A new health centre based in Whitecap Dakota First Nation will offer virtual care to remote and rural communities in Saskatchewan, and eventually across Canada, officials said Thursday. The $27-million virtual health hub will include teams of physicians, nurses and other health-care workers who can remotely assess patients in real-time in their home communities. The Saskatchewan Indian Institute of Technologies will help run the hub and train students to staff it.
“The future is coming very quickly. We need not only to deploy the technology, we need to train individuals who will be using this technology,” said Dr. Ivar Mendez, director of the health hub, during a Thursday morning sod-turning ceremony at the construction site in Whitecap Dakota First Nation, about 30 kilometres south of Saskatoon. “In the end we will be able to provide more timely and effective health care, but also more cost-efficient health care. This is what the hub will be. It will be a model for the whole country.”

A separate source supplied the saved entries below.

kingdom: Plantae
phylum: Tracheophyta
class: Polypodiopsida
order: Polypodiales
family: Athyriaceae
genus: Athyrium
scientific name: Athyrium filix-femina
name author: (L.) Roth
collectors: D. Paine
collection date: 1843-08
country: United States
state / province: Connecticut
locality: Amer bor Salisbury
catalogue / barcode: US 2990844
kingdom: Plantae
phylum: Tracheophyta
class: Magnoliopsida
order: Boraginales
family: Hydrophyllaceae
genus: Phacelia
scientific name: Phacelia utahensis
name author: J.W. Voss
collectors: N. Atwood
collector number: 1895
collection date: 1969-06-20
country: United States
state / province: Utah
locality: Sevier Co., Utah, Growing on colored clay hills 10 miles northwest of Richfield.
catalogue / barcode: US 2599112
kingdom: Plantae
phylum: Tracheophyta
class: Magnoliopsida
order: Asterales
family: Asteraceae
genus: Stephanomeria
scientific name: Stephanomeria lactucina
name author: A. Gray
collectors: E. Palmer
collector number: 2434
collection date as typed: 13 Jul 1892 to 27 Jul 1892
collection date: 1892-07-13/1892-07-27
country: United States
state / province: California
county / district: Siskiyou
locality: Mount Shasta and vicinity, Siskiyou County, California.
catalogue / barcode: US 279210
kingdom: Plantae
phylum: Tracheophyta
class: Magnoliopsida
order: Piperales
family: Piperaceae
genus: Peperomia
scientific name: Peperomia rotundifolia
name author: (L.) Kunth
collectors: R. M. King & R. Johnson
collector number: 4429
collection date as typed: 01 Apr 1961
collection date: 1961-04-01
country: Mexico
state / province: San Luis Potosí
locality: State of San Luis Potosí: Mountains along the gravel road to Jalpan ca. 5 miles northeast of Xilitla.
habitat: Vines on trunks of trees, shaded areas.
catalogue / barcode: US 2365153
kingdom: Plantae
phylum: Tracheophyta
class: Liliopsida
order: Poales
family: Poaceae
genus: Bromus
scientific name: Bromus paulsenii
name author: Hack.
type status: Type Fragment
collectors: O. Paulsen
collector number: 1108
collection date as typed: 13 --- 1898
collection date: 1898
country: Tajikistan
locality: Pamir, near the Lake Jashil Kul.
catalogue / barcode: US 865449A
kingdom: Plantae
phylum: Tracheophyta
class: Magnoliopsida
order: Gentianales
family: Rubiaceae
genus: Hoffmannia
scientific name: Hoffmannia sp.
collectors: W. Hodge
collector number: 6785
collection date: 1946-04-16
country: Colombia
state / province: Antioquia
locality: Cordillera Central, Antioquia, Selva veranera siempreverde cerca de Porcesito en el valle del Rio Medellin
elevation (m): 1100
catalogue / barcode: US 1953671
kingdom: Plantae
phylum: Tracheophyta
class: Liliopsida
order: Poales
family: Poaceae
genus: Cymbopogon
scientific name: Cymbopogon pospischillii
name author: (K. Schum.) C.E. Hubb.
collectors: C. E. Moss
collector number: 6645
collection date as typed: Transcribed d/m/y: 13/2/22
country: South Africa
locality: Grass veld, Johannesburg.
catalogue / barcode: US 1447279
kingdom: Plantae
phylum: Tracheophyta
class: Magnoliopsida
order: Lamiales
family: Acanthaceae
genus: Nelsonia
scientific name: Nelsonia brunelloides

Reduced travel and more immediate access to health care will improve health outcomes in under-served areas, said Whitecap Dakota First Nation Chief Darcy Bear. “Right now, in northern communities, when a First Nations woman has to get an ultrasound, they have to fly into Saskatoon and it takes three days,” Bear said. “And they can’t even bring their partner. Their partner can’t enjoy that moment with them.” Instead, a health-care worker at the hub could remotely operate a robot in a nursing station in a remote community to perform that ultrasound.